TASK TO COMPLETE
What lines in this listing contain the string "email"? Report each one by copying it.

· · ·

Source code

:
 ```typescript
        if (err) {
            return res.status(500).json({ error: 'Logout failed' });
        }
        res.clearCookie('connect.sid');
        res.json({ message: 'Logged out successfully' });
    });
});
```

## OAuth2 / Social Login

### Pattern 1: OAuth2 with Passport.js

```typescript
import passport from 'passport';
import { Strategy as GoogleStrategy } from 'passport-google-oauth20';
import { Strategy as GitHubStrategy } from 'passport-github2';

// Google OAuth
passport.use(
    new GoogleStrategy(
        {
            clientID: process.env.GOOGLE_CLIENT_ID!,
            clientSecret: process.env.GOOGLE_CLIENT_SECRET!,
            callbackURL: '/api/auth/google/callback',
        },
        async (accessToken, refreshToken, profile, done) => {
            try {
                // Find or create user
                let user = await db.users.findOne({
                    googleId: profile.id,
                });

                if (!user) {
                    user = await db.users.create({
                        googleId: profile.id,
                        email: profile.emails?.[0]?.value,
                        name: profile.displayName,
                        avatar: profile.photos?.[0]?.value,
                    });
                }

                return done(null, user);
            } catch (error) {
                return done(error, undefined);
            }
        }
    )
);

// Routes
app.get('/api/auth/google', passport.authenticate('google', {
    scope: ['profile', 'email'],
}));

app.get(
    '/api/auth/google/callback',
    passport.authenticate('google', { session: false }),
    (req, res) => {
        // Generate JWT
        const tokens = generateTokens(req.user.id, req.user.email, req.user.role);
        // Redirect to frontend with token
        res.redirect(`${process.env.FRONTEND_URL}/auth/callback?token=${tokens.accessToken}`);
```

· · ·

SOLUTION TO THIS TASK
                        email: profile.emails?.[0]?.value,
    scope: ['profile', 'email'],
        const tokens = generateTokens(req.user.id, req.user.email, req.user.role);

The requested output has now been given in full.